Functional imaging is known as SPECT and PET – single photon emission computed tomography and positron emission tomography. These show brain function because the distribution of an injected radioactive tracer is directly related to functions such as brain blood flow and/or cellular activity. Both of these technologies have been well developed and used routinely over the last fifteen years. (Another form of functional imaging that is being studied for possible future use is fMRI – "functional" MRI. There is presently no experience of using fMRI with HBOT.)

Brain SPECT imaging is the only routinely used imaging evaluation of HBOT. This is because it is the only one that is widely available outside of medical university settings, and because shows blood flow and function in both normal and abnormal functional states. Its basic decision factor is to differentiate normal from abnormal tracer distribution on the scan pictures. This work adequately with localized abnormality such as a stroke, but much less well with what we understand to be more diffuse and variable abnormalities such as near-drowning episodes, toxic substance exposure and long-term neurologic conditions such as cerebral palsy and autism.

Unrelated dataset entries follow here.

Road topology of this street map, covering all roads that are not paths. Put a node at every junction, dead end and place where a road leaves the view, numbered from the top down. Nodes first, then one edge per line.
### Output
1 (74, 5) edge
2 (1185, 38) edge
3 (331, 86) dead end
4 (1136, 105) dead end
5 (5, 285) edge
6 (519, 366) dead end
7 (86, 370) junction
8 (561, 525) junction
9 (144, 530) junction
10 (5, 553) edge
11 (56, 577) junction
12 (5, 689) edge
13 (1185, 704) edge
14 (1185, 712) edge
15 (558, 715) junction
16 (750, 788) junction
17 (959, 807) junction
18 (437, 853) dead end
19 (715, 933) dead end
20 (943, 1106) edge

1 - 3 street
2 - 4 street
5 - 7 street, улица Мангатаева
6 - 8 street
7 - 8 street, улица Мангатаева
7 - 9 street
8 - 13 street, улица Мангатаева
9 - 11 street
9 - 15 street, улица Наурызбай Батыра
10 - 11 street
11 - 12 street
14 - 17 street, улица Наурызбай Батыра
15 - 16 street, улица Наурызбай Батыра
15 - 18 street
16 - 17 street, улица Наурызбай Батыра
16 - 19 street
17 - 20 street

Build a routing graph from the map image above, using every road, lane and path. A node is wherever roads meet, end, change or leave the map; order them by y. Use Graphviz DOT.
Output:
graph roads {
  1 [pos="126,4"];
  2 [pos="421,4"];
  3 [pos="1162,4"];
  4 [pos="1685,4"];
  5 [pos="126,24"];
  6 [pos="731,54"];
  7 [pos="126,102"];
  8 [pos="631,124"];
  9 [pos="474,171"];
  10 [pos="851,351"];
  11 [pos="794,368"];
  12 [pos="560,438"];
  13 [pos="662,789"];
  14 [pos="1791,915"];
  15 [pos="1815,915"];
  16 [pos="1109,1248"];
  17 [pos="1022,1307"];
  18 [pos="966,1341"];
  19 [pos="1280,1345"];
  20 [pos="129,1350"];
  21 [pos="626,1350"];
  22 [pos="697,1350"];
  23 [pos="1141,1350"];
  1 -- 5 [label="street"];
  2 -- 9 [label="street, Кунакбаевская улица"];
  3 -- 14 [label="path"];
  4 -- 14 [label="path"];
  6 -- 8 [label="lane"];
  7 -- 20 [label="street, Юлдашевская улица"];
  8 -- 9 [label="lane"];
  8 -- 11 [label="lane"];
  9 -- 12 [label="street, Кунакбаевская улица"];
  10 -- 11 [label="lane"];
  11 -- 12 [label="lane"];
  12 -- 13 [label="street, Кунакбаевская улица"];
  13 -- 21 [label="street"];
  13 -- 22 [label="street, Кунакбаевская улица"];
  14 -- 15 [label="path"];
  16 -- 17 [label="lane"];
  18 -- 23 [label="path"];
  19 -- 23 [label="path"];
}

Thus the need exists for a quantitative method in which computer-aided analysis can categorize the variability of abnormality and develop standards and databases for normality and specific abnormalities. This makes possible an international registration and database comparison mechanism. I have been using such a method for the last six years to assist in differentiating subtle, true abnormalities, to express brain functional finding in quantitative color-coded images that are easier for other to understand, and compare brain SPECT changes with HBOT.